Mastodon API: add an instance timeline by combining the timelines of all users (2023-04-24T05:01:14+0200).
Mastodon API: implement 'unfavourite' (2023-05-19T21:25:24+0200).
Mastodon API: implement 'unreblog' (unboost) (2023-05-19T21:25:24+0200).
Do something with @mentions without host; complete with followed people, or with local users. Or just do nothing.

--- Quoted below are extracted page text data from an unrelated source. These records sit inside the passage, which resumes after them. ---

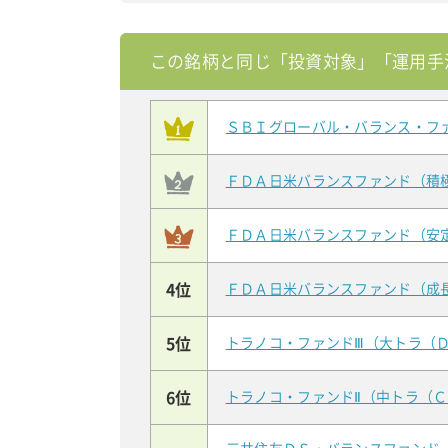
この銘柄と同じ「投資対象」「運用手
ＳＢＩグローバル・バランス・フ
ＦＤＡ日米バランスファンド（積
ＦＤＡ日米バランスファンド（安
4位
ＦＤＡ日米バランスファンド（成
5位
トラノコ・ファンドⅢ（大トラ（
6位
トラノコ・ファンドⅡ（中トラ（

I'm not sure (2023-05-21T20:19:15+0200).
Add (back) the possibility to attach an image by URL (2023-05-21T20:35:39+0200).
Fix broken links that contain # (https://codeberg.org/grunfink/snac2/issues/47#issuecomment-937014) (2023-06-12T19:03:45+0200).
Fix premature purge of actor by hardlinking the actor object inside the user `following/` subfolder (2023-06-15T04:30:40+0200).
Replace weird, vestigial 'touch-by-append-spaces' in actor_get() with a more proper call to `utimes()` (2023-06-23T06:46:56+0200).
With this new disk layout, hidden posts (and their children) can be directly skipped when rendering the HTML timeline (are there any other implications?) (2023-06-23T06:48:51+0200).
Implement HTTP caches (If-None-Match / ETag) (2023-07-02T11:11:20+0200).
Add a quick way to block complete domains / instances (2023-07-04T14:35:44+0200).
_object_user_cache() should call index_del() (2023-07-04T14:36:37+0200).
Add a content warning description (2023-07-04T15:02:19+0200).
Propagate the CW status and description from the replied message (2023-07-04T15:02:19+0200).
Add support for pinning posts (2023-07-06T10:11:35+0200).
index_list() and index_list_desc() should not return deleted (i.e. dash prefixed) entries (2023-07-06T10:12:06+0200).
Improve support for audio attachments (2023-07-28T20:22:32+0200).
Test all the possible XSS vulnerabilities in https://raw.githubusercontent.com/danielmiessler/SecLists/master/Fuzzing/big-list-of-naughty-strings.txt (2023-07-28T20:23:21+0200).
The outbox should contain Create+Note, not Note objects (2023-07-29T15:29:24+0200).
Add a per-account toggle to [un]mute their Announces (2023-08-08T13:25:40+0200).
The votersCount field in multiple-choice polls is incorrectly calculated (2023-08-08T13:56:28+0200).
Fix boosts from people being followed not showing in the Mastodon API (2023-11-18T22:42:48+0100).
Fix case-sensitivity issue described in https://codeberg.org/grunfink/snac2/issues/82 (2023-11-18T22:42:48+0100).
Implement real tag links instead of just pretending that it's something that exists (2023-11-18T22:42:48+0100).
Add a flag to make accounts private, i.e., they don't expose any content from the web interface (only through ActivityPub) (2023-11-18T22:42:48+0100).